Na Agrotécnica você teve experiência impactante, porque até então você só conhecia o ambiente familiar. O que foi para você esta experiência?

Amaral Cavalcante – Exatamente. Lá eu não fiz grandes amizades Do que eu gostava mesmo era das tarefas do campo. Tínhamos que trabalhar no curral, íamos tirar leite, havia as plantações para capinar, a horta para semear e regar, as experiências com enxertos, a abertura de valas para a irrigação... disso eu gostava, era um universo diferente, cheio de suores e imprecações. Caminhávamos muito de manhã cedo para chegar às roças, com um pão dormido e uma caneca de café no estômago. |Voltávamos com uma fome da gota! Foi quando consegui fazer amizade com o bedel, o velho seu Gregório, que era quem nos escalava, e ele me escalou para cuidar da Biblioteca que vivia largada, quase sem uso. Ai foi a papa no mel! Passava a manhã lendo e não via a hora passar. Li Eça de Queiroz, vista d’olhos em Os Lusíadas, D Quixote e tudo de Cruz e Souza, de quem me tornei adepto. Mas disto tudo o que mais me serviu, naquele tempo, foi O Tesouro da Juventude, um parque de diversões onde a minha inteligência brincava de se expandir.

Jorge Carvalho - E por que você saiu da Agrotécnica?

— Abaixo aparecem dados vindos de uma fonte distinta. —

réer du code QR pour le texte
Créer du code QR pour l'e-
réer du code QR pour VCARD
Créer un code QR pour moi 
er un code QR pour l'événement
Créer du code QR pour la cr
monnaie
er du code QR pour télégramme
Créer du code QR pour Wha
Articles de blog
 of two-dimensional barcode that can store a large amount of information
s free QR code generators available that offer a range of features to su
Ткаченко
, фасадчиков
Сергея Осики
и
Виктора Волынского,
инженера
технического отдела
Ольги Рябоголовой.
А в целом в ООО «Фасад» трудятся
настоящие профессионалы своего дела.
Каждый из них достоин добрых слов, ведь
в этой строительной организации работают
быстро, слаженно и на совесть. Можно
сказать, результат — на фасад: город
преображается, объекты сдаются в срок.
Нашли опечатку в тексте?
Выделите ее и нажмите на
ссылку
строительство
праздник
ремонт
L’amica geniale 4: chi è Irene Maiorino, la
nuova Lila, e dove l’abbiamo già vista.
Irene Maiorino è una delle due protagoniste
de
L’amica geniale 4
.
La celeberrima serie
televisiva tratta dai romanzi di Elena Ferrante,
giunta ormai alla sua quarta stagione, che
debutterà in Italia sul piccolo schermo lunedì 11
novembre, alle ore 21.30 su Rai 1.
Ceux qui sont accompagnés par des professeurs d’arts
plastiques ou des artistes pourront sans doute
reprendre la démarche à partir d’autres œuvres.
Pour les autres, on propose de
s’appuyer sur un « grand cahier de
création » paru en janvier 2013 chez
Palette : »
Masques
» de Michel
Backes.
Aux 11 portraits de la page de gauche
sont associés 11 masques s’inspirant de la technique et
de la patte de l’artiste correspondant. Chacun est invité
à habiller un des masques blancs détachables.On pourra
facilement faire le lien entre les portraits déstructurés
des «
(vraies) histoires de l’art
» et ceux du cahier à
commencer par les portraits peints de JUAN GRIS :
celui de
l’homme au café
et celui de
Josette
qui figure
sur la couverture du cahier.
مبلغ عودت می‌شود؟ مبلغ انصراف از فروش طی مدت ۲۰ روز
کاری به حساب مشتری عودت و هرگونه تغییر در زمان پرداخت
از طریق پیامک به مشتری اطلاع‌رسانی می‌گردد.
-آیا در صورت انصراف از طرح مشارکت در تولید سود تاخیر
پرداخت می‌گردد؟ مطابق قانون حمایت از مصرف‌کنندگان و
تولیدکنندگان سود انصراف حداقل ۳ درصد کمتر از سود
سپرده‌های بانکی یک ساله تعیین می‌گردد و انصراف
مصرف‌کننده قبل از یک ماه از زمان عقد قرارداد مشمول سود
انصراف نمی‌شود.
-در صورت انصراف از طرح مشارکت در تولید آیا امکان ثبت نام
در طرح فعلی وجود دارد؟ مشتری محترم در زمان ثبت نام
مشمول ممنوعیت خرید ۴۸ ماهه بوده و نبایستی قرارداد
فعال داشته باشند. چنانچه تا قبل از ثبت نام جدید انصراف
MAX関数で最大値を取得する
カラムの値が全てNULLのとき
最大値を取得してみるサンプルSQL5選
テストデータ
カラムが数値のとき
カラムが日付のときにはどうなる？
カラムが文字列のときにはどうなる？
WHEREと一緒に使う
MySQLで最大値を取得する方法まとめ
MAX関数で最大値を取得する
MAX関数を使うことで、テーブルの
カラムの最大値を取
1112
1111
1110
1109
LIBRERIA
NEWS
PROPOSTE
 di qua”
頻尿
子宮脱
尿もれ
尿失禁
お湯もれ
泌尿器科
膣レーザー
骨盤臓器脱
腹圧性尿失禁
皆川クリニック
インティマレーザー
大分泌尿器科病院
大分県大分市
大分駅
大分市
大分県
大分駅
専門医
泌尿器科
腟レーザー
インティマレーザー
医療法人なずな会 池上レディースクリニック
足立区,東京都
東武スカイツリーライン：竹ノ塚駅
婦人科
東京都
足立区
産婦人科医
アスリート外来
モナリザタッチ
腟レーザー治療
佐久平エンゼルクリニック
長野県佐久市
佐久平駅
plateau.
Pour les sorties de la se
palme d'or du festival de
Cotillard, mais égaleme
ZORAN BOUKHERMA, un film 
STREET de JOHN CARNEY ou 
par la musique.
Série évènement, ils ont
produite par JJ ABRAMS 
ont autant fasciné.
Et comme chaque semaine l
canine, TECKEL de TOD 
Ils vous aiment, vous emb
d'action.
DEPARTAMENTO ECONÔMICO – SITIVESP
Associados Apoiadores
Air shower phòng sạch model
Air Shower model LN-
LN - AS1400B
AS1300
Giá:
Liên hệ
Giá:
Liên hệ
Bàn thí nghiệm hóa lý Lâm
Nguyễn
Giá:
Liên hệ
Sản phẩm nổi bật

Amaral Cavalcante – Estava ficando difícil para a família manter os dois na escola, porque Corina tinha que complementar a nossa alimentação, que era terrível. Comíamos feijão bichado, cuscuz de milho velho, leite da Aliança Para o Progresso que era uma coisa insuportável. Numa fazenda com criatório de gado leiteiro, tomávamos leite em pó vindo dos Estados Unidos. Então, vinha de casa a manteiga, a farinha do cuscuz, o queijo, a jabá. Um cozinheiro guardava os meus alimentos na cozinha e me servia separado. Claro que ele tirava a sua parte. De volta das férias, a marinete nos deixava na BR, na entrada do Quisamã e nós carregávamos, por três penosos quilômetros, a pesada bagagem com todos esses mantimentos. Era der dar dó e Corina acabou incomodada. Foi por isso que eu saí de lá e fui terminar o Ginásio no Carvalho Neto. Ali eu comecei a exercer minha atividade política. Naquele tempo, antes do golpe militar, o movimento estudantil exercia uma força considerável. Na capital, a USES comandava, mas no interior, o padre Almeida, de Estância, coordenava o movimento estudantil secundarista. Eu fui várias vezes me reuni em Estância com o padre Almeida para articular a política estudantil, depois de fundar o grêmio no Ginásio Carvalho Neto.